** Text provided follows **

Histological Evaluation of Cartilage and Chondrocyte Analysis

After fixing in 4% paraformaldehyde (Sigma-Aldrich, St. Louis, MO, USA) and embedding in paraffin, 5 μm sagittal sections of cartilage specimens were cut and stained with hematoxylin and eosin (H&E), safranin O solution, and toluidine blue (Sigma-Aldrich) for histological examination. After washing with PBS (Servicebio, Wuhan, China), chondrocytes grown on slides were fixed with 4% paraformaldehyde for 30 min. Cells were then cocultured with a fluorescence in situ hybridization probe targeting tRF-5009A. After washing with PBS, cells were stained with DAPI. Images were captured using a confocal microscope (LSM780; Carl Zeiss, Germany). Immunofluorescence was performed 48 h after transfection, as previously reported [30 (link)]. The primary antibody used was against mTOR (1 : 100; Cell Signaling Technology, Danvers, MA, United States), while the conjugated secondary antibody (Cell Signaling Technology, Danvers, MA, United States) was a goat anti-rabbit IgG. Images were obtained using a confocal laser microscope (LSM 780, Zeiss) at different magnifications.

** End of Text provided **
** Data shown follows **

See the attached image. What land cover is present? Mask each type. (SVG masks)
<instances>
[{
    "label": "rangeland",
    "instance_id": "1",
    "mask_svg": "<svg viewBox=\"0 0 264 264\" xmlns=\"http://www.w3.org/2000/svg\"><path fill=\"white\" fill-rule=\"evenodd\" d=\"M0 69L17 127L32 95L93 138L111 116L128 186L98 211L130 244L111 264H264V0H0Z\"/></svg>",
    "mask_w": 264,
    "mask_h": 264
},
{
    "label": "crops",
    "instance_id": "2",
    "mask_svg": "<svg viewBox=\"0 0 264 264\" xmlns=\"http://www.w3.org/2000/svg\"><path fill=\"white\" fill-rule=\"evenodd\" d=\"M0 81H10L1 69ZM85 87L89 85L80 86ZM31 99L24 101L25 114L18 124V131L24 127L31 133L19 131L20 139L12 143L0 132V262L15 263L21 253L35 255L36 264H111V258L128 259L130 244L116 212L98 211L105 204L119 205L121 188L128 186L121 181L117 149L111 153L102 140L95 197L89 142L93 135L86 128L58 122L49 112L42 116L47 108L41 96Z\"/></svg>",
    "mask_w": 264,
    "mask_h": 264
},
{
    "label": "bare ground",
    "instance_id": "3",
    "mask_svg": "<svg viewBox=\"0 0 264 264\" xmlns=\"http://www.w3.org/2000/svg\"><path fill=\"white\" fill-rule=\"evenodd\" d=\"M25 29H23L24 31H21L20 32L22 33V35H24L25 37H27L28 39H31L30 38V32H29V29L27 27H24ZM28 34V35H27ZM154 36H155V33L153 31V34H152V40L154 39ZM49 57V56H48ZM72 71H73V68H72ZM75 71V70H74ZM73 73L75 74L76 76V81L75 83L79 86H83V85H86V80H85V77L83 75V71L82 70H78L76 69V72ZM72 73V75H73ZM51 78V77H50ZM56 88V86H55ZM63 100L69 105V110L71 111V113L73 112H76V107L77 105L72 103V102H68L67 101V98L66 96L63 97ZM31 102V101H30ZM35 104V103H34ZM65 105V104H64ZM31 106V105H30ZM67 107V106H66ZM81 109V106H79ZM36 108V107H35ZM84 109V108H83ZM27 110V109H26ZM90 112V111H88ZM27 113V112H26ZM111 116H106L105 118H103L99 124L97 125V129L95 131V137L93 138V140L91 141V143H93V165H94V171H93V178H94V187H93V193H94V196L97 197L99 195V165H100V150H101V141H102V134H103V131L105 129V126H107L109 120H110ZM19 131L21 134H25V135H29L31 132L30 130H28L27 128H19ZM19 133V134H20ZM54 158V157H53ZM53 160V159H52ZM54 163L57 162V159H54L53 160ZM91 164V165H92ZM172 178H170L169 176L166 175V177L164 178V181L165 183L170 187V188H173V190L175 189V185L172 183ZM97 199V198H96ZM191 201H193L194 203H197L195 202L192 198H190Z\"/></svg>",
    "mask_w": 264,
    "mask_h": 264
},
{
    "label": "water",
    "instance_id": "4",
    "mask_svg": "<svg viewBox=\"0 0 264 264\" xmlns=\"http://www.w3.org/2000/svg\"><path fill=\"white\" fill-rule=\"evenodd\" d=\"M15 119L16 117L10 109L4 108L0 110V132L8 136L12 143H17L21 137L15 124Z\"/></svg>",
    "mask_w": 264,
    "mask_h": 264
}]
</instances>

** End of Data shown **

Task requirements -
Please summarize the text on cartilage histology and chondrocyte analysis in two sentences.

Exercise response -
Cartilage specimens were fixed in 4% paraformaldehyde, embedded in paraffin, cut into 5 μm sagittal sections, and stained with H&E, safranin O, and toluidine blue for histological examination. Chondrocytes grown on slides were fixed, hybridized with a fluorescence in situ hybridization probe targeting tRF-5009A, stained with DAPI, and imaged on a confocal microscope, and immunofluorescence for mTOR was performed 48 h after transfection using a goat anti-rabbit IgG secondary antibody.